▶ _WHAT THIS TASK INVOLVES_: Copy out the whole listing exactly as written, leaving the pictures behind.

▶ _PROVIDED DATA_:
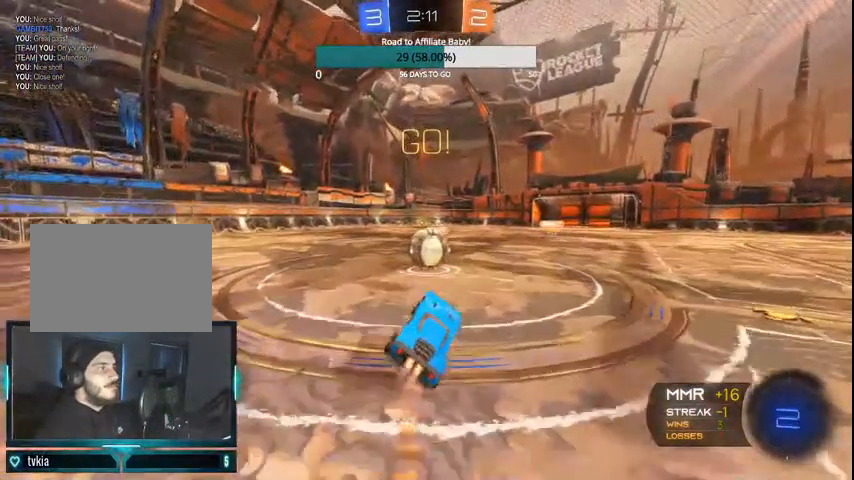
{"buttons": ["CROSS", "CIRCLE", "L1", "R2"], "left_stick": "up-right", "right_stick": "center", "events": [[300, "CROSS", "down"], [300, "L1", "down"], [333, "left_stick", "up-right"], [367, "CROSS", "up"], [467, "CROSS", "down"]]}
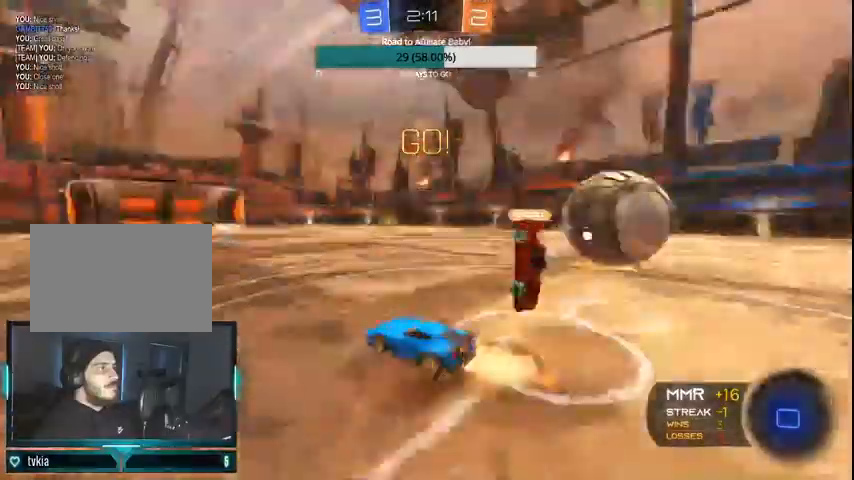
{"buttons": ["R2"], "left_stick": "center", "right_stick": "center", "events": [[67, "CROSS", "up"], [133, "CROSS", "down"], [267, "CROSS", "up"], [300, "L1", "up"], [333, "CIRCLE", "up"], [333, "left_stick", "center"]]}
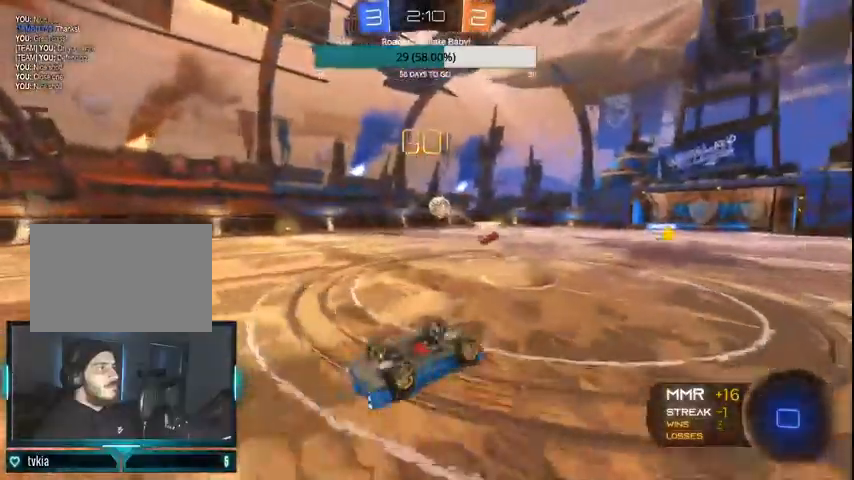
{"buttons": ["R2"], "left_stick": "left", "right_stick": "center", "events": [[100, "left_stick", "left"], [267, "TRIANGLE", "down"], [367, "TRIANGLE", "up"], [367, "left_stick", "center"], [500, "left_stick", "left"]]}
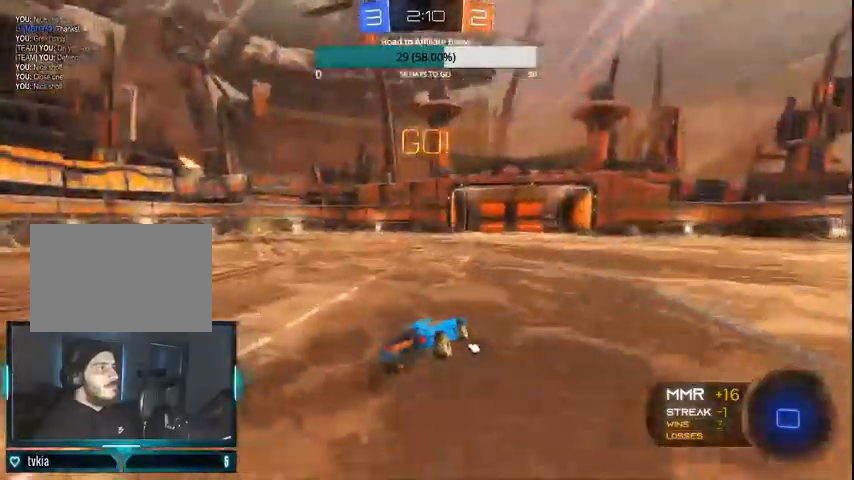
{"buttons": ["CIRCLE", "R2"], "left_stick": "left", "right_stick": "center", "events": [[167, "CIRCLE", "down"]]}
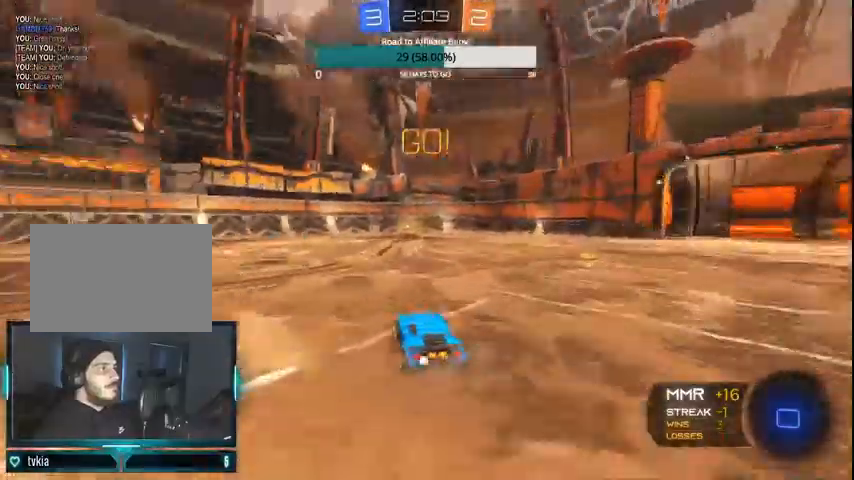
{"buttons": ["R2"], "left_stick": "left", "right_stick": "center", "events": [[233, "CIRCLE", "up"], [400, "CIRCLE", "down"], [500, "CIRCLE", "up"]]}
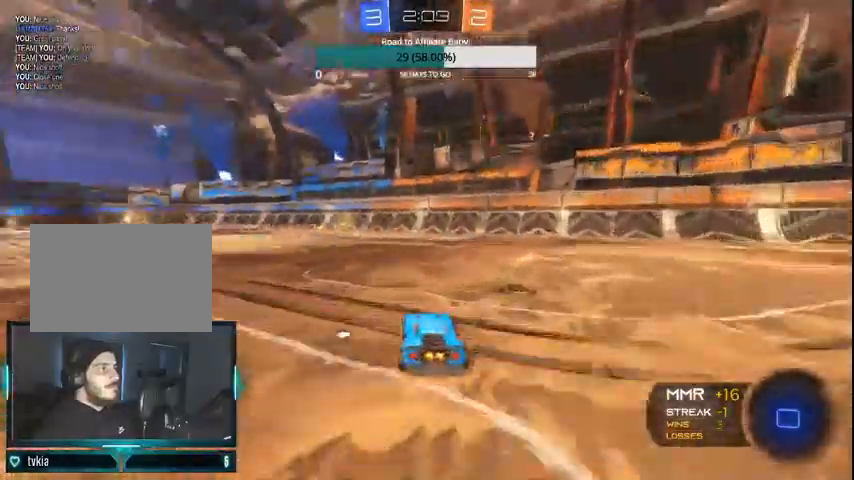
{"buttons": ["R2"], "left_stick": "center", "right_stick": "center"}
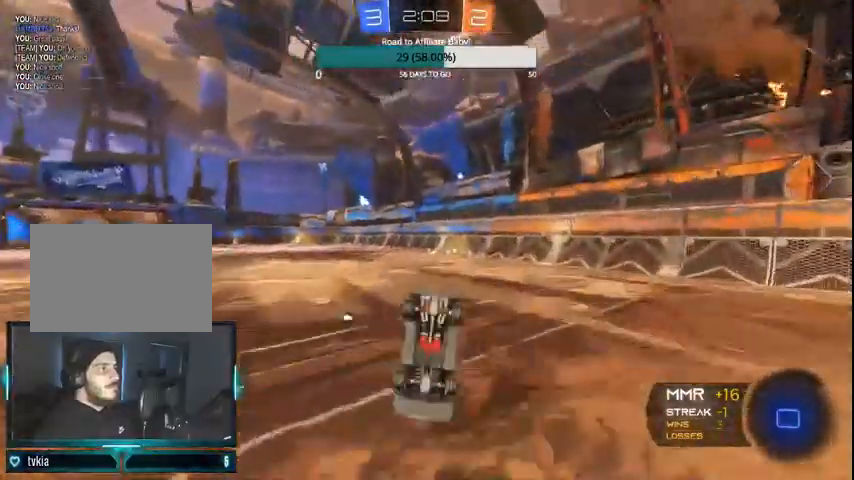
{"buttons": ["TRIANGLE", "R2"], "left_stick": "center", "right_stick": "center", "events": [[400, "TRIANGLE", "down"]]}
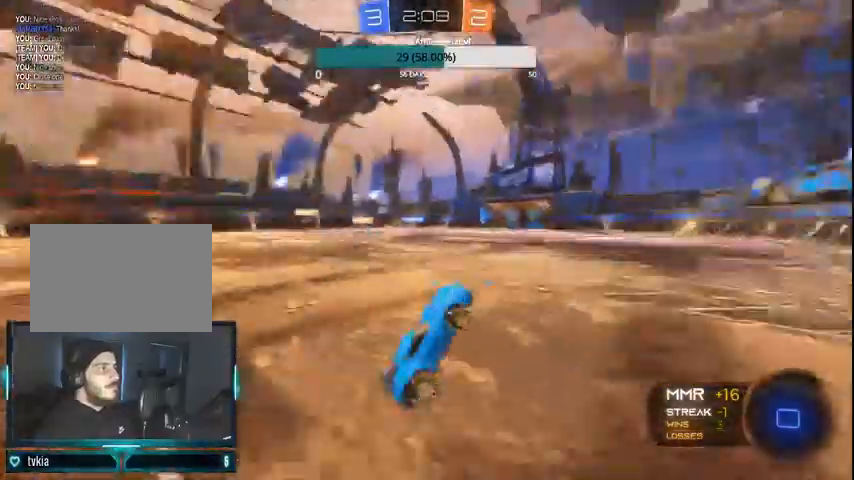
{"buttons": ["R2"], "left_stick": "center", "right_stick": "center", "events": [[167, "TRIANGLE", "up"], [300, "TRIANGLE", "down"], [433, "TRIANGLE", "up"]]}
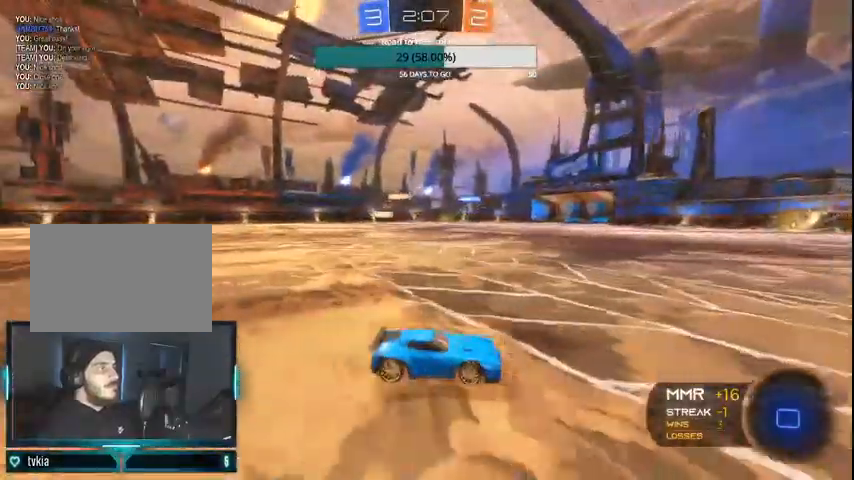
{"buttons": ["CIRCLE", "R2"], "left_stick": "left", "right_stick": "center", "events": [[233, "left_stick", "left"], [267, "CIRCLE", "down"], [333, "CIRCLE", "up"], [400, "CIRCLE", "down"]]}
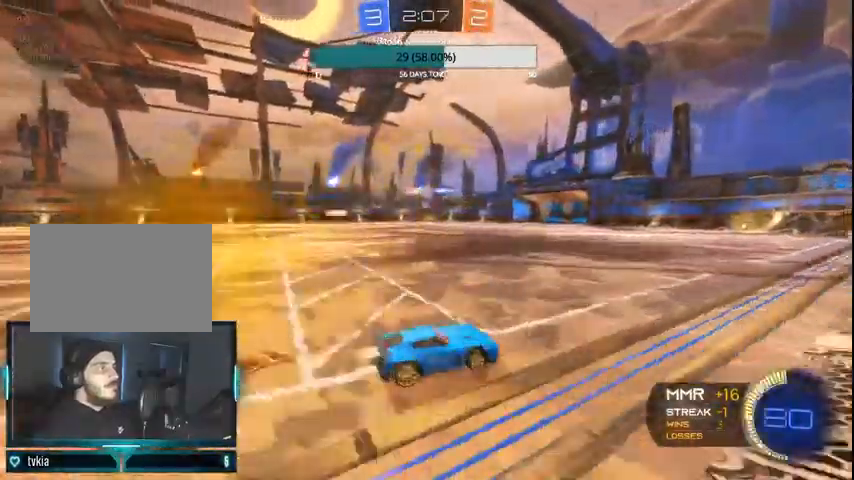
{"buttons": ["R2"], "left_stick": "left", "right_stick": "center", "events": [[267, "CIRCLE", "up"], [267, "left_stick", "center"], [333, "CIRCLE", "down"], [400, "CIRCLE", "up"], [433, "left_stick", "left"]]}
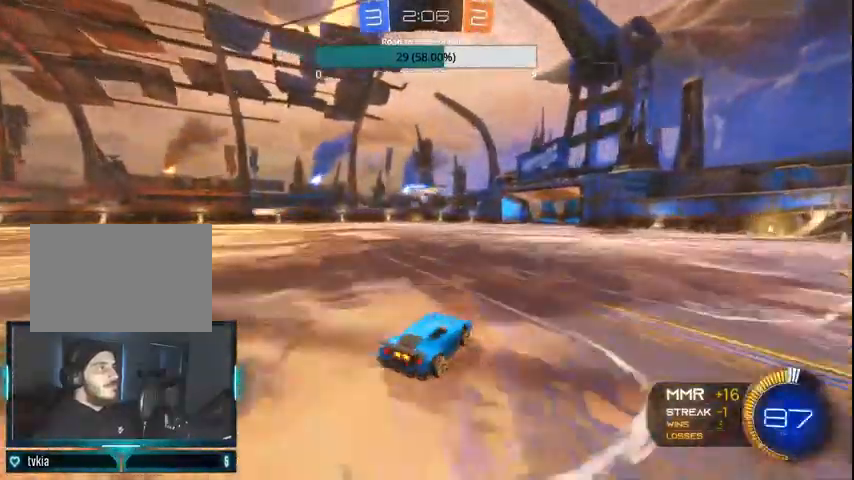
{"buttons": ["CIRCLE", "L1", "R2"], "left_stick": "left", "right_stick": "center", "events": [[100, "left_stick", "center"], [200, "left_stick", "right"], [333, "CIRCLE", "down"], [400, "L1", "down"], [433, "left_stick", "left"]]}
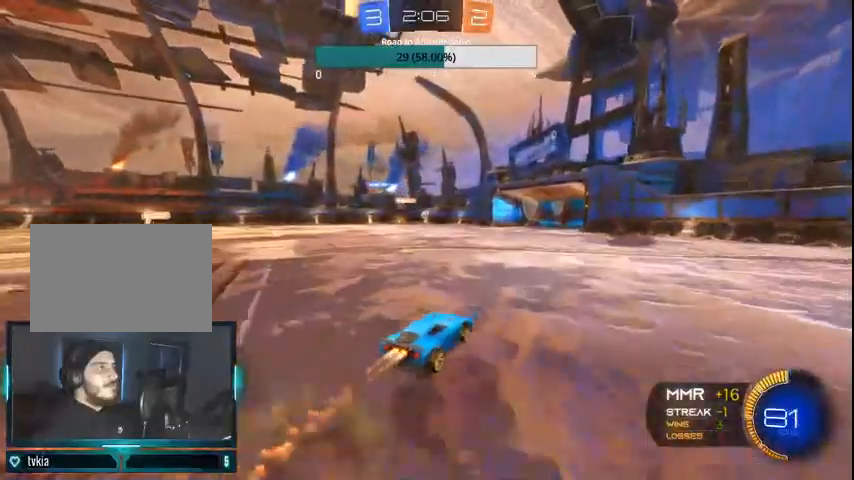
{"buttons": ["R2"], "left_stick": "center", "right_stick": "center", "events": [[67, "CROSS", "down"], [167, "CROSS", "up"], [200, "CIRCLE", "up"], [200, "L1", "up"], [400, "left_stick", "center"]]}
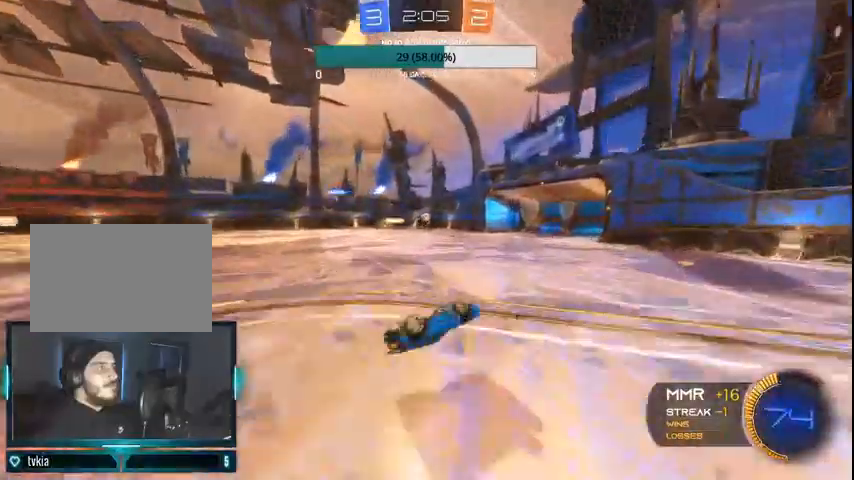
{"buttons": ["R2"], "left_stick": "center", "right_stick": "center", "events": []}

▶ _ANSWER BOX_:
{"buttons": ["CROSS", "CIRCLE", "L1", "R2"], "left_stick": "up-right", "right_stick": "center", "events": [[300, "CROSS", "down"], [300, "L1", "down"], [333, "left_stick", "up-right"], [367, "CROSS", "up"], [467, "CROSS", "down"]]}
{"buttons": ["R2"], "left_stick": "center", "right_stick": "center", "events": [[67, "CROSS", "up"], [133, "CROSS", "down"], [267, "CROSS", "up"], [300, "L1", "up"], [333, "CIRCLE", "up"], [333, "left_stick", "center"]]}
{"buttons": ["R2"], "left_stick": "left", "right_stick": "center", "events": [[100, "left_stick", "left"], [267, "TRIANGLE", "down"], [367, "TRIANGLE", "up"], [367, "left_stick", "center"], [500, "left_stick", "left"]]}
{"buttons": ["CIRCLE", "R2"], "left_stick": "left", "right_stick": "center", "events": [[167, "CIRCLE", "down"]]}
{"buttons": ["R2"], "left_stick": "left", "right_stick": "center", "events": [[233, "CIRCLE", "up"], [400, "CIRCLE", "down"], [500, "CIRCLE", "up"]]}
{"buttons": ["R2"], "left_stick": "center", "right_stick": "center"}
{"buttons": ["TRIANGLE", "R2"], "left_stick": "center", "right_stick": "center", "events": [[400, "TRIANGLE", "down"]]}
{"buttons": ["R2"], "left_stick": "center", "right_stick": "center", "events": [[167, "TRIANGLE", "up"], [300, "TRIANGLE", "down"], [433, "TRIANGLE", "up"]]}
{"buttons": ["CIRCLE", "R2"], "left_stick": "left", "right_stick": "center", "events": [[233, "left_stick", "left"], [267, "CIRCLE", "down"], [333, "CIRCLE", "up"], [400, "CIRCLE", "down"]]}
{"buttons": ["R2"], "left_stick": "left", "right_stick": "center", "events": [[267, "CIRCLE", "up"], [267, "left_stick", "center"], [333, "CIRCLE", "down"], [400, "CIRCLE", "up"], [433, "left_stick", "left"]]}
{"buttons": ["CIRCLE", "L1", "R2"], "left_stick": "left", "right_stick": "center", "events": [[100, "left_stick", "center"], [200, "left_stick", "right"], [333, "CIRCLE", "down"], [400, "L1", "down"], [433, "left_stick", "left"]]}
{"buttons": ["R2"], "left_stick": "center", "right_stick": "center", "events": [[67, "CROSS", "down"], [167, "CROSS", "up"], [200, "CIRCLE", "up"], [200, "L1", "up"], [400, "left_stick", "center"]]}
{"buttons": ["R2"], "left_stick": "center", "right_stick": "center", "events": []}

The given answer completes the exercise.